Nun gibt es einige wichtige Punkte die bei der  Beugung von Schallwellen beachtet werden sollten. Insbesondere stellen wir fest, dass Schallwellen um runde Objekte (z.B. über einen Schallschutzwall) besser beugen als um eckige Objekte (z.B. über eine Schallschutzwand). Deshalb ist die akustische Wirkung einer Schallschutzwand besser als die akustische Wirkung eines gleich hohen Schallschutzwalles.

 

Interessant ist auch, dass tieffrequente Schallwellen (z.B. das Brummen von Fahrzeugen) stärker um Hindernisse herum beugen als hochfrequente Schallwellen (z.B. Windgeräusche oder Reifengeräusche von Fahrzeugen). Deshalb können hinter einer Lärmschutzwand die tieffrequenten Geräuschanteile von Fahrzeugen besser wahrgenommen werden als die hochfrequenten Geräuschanteile.
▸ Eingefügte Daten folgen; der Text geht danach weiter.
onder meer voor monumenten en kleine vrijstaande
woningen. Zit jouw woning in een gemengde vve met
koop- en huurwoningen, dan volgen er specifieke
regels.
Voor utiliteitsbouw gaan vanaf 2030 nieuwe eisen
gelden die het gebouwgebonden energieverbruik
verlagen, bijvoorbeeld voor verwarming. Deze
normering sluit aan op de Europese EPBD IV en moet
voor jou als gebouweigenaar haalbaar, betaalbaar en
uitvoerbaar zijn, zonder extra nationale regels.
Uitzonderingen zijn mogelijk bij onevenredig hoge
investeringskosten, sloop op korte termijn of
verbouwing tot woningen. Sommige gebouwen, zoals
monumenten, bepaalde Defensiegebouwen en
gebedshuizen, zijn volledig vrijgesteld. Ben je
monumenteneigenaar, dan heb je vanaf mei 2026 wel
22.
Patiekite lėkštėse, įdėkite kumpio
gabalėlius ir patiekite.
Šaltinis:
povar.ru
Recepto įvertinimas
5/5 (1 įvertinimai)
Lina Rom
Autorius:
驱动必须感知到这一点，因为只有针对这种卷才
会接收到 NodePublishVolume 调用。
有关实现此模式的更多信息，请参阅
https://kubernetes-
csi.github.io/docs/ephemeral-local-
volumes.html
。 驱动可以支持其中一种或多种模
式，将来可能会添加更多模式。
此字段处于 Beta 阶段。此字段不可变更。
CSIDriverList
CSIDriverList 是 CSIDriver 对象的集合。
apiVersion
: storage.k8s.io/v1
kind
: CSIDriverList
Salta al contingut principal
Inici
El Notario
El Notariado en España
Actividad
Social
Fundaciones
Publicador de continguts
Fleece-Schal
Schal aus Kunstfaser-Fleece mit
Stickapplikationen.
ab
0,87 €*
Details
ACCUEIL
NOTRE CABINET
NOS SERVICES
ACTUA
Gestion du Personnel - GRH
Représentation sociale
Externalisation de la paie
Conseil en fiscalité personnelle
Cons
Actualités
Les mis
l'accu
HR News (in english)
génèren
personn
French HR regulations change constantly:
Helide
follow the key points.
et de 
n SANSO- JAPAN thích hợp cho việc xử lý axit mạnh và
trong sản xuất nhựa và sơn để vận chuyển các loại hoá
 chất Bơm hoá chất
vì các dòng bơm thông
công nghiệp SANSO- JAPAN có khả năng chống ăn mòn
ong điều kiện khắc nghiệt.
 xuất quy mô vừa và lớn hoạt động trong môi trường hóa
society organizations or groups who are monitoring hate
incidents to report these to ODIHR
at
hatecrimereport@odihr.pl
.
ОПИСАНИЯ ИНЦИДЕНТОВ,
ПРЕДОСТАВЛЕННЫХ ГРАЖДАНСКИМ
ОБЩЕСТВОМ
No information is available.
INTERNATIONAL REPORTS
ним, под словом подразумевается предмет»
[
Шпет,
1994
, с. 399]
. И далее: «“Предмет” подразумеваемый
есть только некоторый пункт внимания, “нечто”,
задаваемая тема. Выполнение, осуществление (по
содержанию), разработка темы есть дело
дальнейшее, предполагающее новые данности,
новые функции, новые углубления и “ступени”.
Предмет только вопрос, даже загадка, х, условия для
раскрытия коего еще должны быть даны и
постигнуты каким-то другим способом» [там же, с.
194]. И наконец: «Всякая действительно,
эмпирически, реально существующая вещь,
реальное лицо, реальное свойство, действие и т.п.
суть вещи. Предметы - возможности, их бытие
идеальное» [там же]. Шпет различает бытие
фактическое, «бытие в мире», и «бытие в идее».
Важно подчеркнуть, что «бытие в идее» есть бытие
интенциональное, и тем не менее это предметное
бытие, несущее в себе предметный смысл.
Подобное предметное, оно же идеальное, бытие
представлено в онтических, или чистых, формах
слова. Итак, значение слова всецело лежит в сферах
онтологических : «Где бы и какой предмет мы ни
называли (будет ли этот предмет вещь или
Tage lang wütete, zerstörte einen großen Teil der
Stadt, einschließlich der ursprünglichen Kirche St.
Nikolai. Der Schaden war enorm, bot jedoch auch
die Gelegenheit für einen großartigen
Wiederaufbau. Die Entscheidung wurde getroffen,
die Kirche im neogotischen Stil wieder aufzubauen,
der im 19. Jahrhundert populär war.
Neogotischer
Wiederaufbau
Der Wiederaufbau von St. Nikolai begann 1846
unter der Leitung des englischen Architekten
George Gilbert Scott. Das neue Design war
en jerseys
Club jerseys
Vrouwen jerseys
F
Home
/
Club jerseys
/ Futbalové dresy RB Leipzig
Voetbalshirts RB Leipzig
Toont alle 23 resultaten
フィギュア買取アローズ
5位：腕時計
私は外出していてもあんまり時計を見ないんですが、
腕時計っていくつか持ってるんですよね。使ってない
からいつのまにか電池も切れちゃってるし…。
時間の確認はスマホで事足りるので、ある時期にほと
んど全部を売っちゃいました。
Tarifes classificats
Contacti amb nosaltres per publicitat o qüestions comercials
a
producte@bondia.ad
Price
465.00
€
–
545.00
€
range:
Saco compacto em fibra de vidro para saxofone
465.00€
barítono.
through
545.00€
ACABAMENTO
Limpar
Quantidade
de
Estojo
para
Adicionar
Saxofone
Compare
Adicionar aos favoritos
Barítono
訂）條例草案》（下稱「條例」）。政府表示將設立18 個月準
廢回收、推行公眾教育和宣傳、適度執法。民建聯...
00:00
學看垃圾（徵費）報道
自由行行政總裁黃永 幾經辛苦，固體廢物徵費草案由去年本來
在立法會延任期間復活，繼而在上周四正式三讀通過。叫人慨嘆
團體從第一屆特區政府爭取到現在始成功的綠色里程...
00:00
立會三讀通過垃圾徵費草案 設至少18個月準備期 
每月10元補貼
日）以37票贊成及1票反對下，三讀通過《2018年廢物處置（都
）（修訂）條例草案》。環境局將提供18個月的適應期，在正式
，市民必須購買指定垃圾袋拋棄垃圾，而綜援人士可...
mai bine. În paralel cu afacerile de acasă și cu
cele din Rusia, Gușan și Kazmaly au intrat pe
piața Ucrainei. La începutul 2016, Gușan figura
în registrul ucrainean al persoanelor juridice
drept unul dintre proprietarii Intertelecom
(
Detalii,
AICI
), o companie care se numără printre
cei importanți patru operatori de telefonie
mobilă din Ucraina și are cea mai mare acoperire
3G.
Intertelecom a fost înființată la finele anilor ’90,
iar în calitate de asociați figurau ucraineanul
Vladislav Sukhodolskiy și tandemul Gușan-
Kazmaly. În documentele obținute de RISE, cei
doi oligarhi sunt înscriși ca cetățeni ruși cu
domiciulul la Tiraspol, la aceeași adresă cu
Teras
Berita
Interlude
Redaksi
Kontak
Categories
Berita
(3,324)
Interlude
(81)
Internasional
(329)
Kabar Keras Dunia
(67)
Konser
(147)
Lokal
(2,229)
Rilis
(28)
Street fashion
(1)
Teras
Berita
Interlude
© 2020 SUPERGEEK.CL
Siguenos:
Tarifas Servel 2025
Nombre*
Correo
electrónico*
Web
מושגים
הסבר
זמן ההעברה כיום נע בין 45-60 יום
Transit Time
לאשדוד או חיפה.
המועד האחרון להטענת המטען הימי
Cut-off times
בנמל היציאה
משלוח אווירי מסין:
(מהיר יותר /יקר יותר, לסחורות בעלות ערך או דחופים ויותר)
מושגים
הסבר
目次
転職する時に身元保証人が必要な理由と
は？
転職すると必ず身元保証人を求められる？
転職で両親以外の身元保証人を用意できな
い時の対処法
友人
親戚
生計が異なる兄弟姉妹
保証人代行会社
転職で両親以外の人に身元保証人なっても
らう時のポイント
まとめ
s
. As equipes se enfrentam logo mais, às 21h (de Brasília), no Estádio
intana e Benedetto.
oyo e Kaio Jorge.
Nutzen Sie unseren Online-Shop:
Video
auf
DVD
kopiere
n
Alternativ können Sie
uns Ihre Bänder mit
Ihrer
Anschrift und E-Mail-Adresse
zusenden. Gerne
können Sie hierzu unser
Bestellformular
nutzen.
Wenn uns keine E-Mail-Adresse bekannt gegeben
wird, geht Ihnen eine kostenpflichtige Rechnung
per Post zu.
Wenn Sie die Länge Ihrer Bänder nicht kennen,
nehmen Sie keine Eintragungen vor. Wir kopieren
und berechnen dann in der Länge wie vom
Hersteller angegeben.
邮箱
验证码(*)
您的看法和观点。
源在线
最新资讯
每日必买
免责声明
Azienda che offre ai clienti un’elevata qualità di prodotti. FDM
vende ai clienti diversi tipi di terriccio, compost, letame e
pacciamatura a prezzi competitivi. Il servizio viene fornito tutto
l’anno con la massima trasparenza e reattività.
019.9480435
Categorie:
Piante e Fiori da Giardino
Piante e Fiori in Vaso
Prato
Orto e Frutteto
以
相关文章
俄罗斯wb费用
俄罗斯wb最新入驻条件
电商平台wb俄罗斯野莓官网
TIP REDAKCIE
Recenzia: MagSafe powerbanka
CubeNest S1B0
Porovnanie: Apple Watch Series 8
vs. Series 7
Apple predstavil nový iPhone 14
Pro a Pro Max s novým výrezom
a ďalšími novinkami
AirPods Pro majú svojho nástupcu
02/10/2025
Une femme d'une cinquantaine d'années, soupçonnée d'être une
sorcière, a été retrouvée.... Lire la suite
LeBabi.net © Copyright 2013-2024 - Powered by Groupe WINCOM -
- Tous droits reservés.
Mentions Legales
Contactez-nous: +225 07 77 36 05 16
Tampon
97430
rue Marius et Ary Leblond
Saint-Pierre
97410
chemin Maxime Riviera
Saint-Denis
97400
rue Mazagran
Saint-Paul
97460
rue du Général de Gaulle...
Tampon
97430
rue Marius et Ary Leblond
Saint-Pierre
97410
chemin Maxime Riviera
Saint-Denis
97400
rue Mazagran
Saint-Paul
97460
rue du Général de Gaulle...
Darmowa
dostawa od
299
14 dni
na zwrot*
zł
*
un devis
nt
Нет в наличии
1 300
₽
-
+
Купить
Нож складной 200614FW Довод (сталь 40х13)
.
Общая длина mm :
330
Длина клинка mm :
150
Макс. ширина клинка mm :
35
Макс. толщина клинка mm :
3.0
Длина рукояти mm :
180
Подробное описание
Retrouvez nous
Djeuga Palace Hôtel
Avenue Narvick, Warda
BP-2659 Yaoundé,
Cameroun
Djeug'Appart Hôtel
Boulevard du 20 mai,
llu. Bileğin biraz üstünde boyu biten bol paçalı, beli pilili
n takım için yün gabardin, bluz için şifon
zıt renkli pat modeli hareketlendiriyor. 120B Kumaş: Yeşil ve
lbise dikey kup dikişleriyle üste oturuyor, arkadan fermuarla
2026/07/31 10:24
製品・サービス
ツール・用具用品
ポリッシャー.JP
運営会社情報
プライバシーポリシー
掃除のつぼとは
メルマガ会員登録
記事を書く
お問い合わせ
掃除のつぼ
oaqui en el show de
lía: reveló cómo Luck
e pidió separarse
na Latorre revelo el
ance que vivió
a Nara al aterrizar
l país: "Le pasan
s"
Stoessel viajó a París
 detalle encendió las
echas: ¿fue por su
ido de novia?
Die Fahrzeuge hören sich hinter einer Schallschutzwand eher „brummig“ an.

FÜR DEN MENSCHEN UNHÖRBAR, FÜR FLEDERMÄUSE ÜBERLEBENSWICHTIG - ULTRASCHALL

Ultraschall - nicht hörbar aber nützlich

Wir Menschen hören in jungen Jahren Frequenzen von etwa 20 Hz (sehr tiefe Töne) bis 20.000 Hz (sehr hohe Töne). Mit zunehmendem Alter sinkt die maximal hörbare Frequenz bei vielen Menschen dramatisch, zum Beispiel auf 15.000 Hz.

 

Frequenzen oberhalb von 20.000 Hz können wir mit unseren Ohren normalerweise nicht hören. Diese Frequenzen bezeichnen wir als Ultraschall.

 

Ultraschall hat deutlich kürzere Wellenlängen als normaler, hörbarer Schall. Durch seine kleine Wellenlänge ist er hoch energetisch und kann in die kleinsten Ritzen eindringen.

 

Deshalb kann Ultraschall für verschiedenste Technologien eingesetzt werden. Sehr bekannt sind medizinische Ultraschalluntersuchungen, aber auch eine Ultraschallmassage ist möglich. Beim Ultraschalllöten werden die Bauteile durch die hochfrequenten Ultraschall-Schwingungen und die dadurch entstehende Hitze zusammengeschmolzen.

Auch interessant: Fledermäuse können ihre Beute in der Nacht "sehen", indem sie Ultraschallwellen aussenden und die Reflexionen mit ihren Ohren auffangen um ihre Beute zu lokalisieren. Um die Beute ortsgenauer aufzulösen, erhöhen Sie beim Beuteanflug die Ultraschall-Frequenz wesentlich. So können sie sogar die Behaarung ihrer Beute "sehen".